Using the STL's priority_queue
I get the error "invalid heap" as soon as I try to use pop()
. I can push my values into the queue, the top()
of the queue is what I would expect and accessible. pop()
, when it goes to re-heap, seems to have a problem.
I am storing pointers to a templated class in the queue. I have the comparision overloaded:
template <class type>
class vertexPriorityCompare
{
public:
bool operator()(Vertex<type>* leftVertex, Vertex<type>* rightVertex) const
{
if(leftVertex->getDistanceFromSource() < 0 && rightVertex->getDistanceFromSource() < 0)
{
return false;
}
else if(leftVertex->getDistanceFromSource() < 0)
{
return true;
}
else if(rightVertex->getDistanceFromSource() < 0)
{
return false;
}
else
{
return leftVertex->getDistanceFromSource() > rightVertex->getDistanceFromSource();
}
}
};
The priority_queue
is a private member of a class:
priority_queue< Vertex<type>*, vector< Vertex<type>* >, vertexPriorityCompare<type> > Q;
The overload works in the fashion it does, because a negative distance is considered infinity, always larger than whatever else; to represent infinity, distances are initialized to -1. The queue needs to keep the smallest, but non-negative at the top.

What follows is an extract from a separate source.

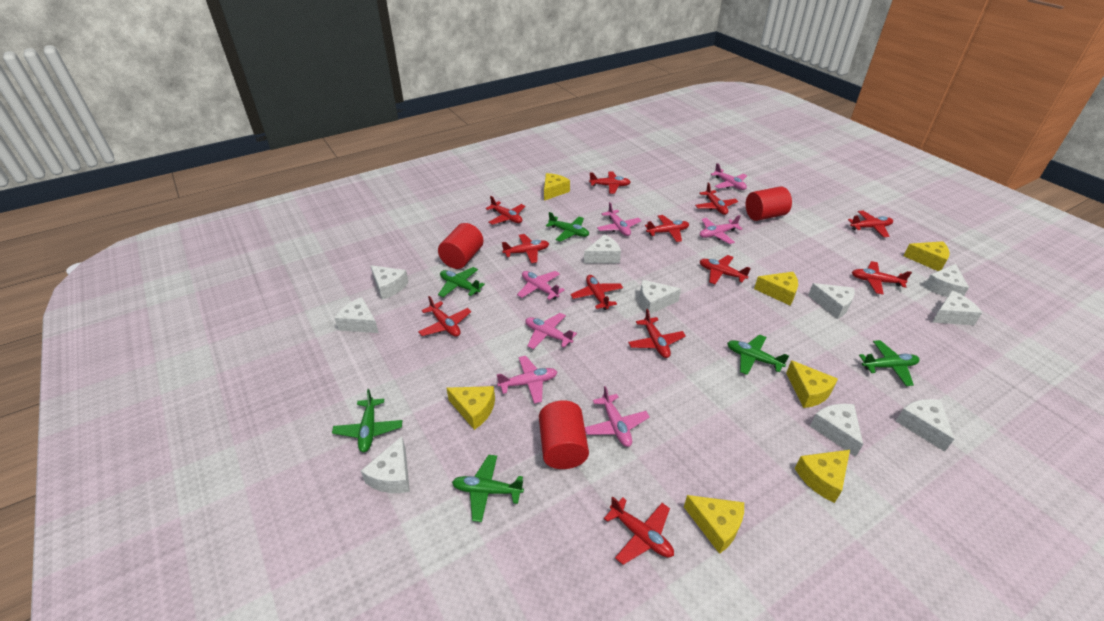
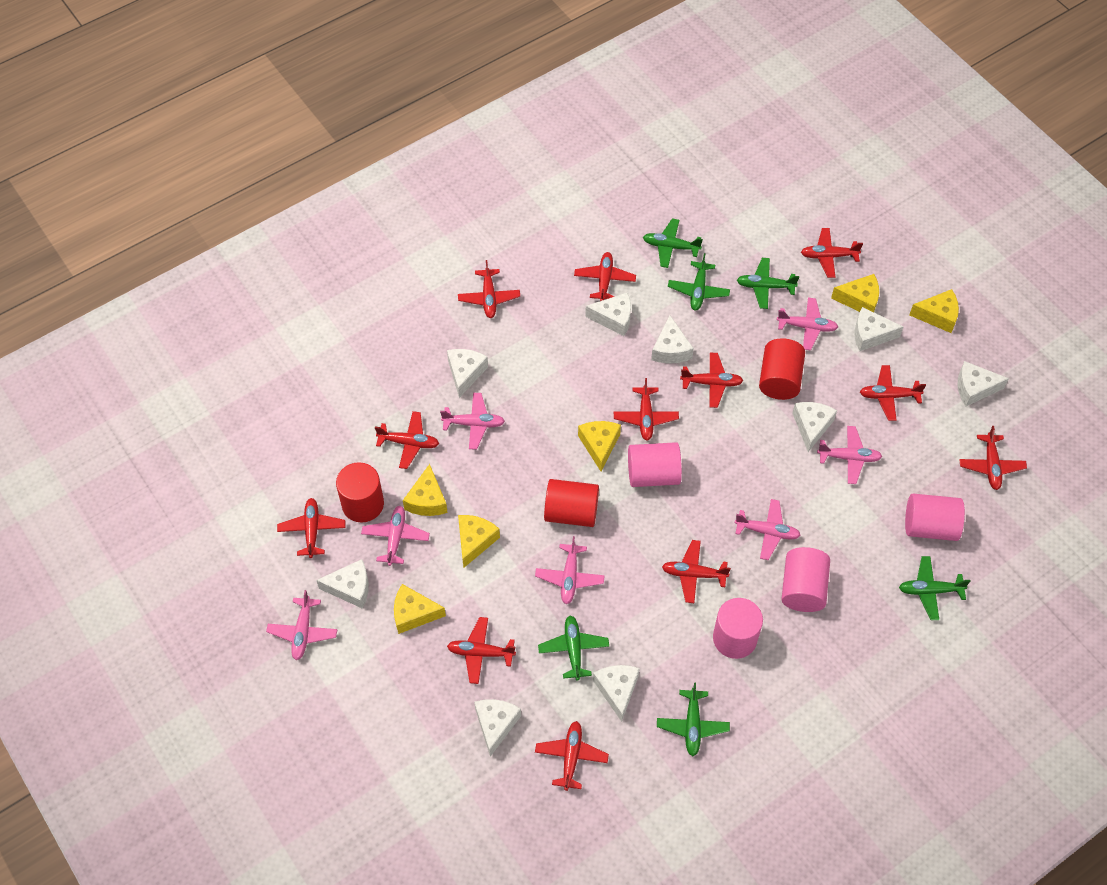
pink cylinder: none = 0 -> [628,442,682,487] [713,598,763,659] [781,547,830,612] [905,494,965,541] = 4
white cheese: [335,297,379,333] [361,436,410,493] [370,265,409,300] [584,234,621,263] [640,280,681,314] [808,283,855,319] [810,404,863,457] [896,399,954,452] [924,264,969,297] [932,290,982,325] = 10 -> [316,559,369,609] [447,349,488,398] [474,699,521,757] [585,292,631,336] [593,665,640,722] [651,316,694,364] [792,402,837,452] [855,307,903,351] [958,361,1009,406] = 9
yellow cheese: [447,386,495,430] [544,173,570,201] [684,495,744,554] [754,272,798,305] [786,360,838,408] [795,450,850,503] [903,241,950,271] = 7 -> [394,584,446,634] [403,464,448,516] [458,515,500,568] [578,421,621,471] [831,274,879,312] [909,289,959,333] = 6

I dereference the pointers in the overload, is what I'm doing there allowable? And, is there another operator I need to overload?
I would attach code, but it seems if I do, it scares people away. Request to see more and I'll attach to another message.
I dynamically declare an array of pointers to pointers, these are what get pushed, because I assume priority_queue
stores by reference, so if I just put a pointer declared in the loop into the queue, that pointer goes out of scope. These pointers point to the proper Vertex<type>
, and exist throughout the function.
Visual Studio 2008 debugger takes me into 'stdthrow.cpp' line 24.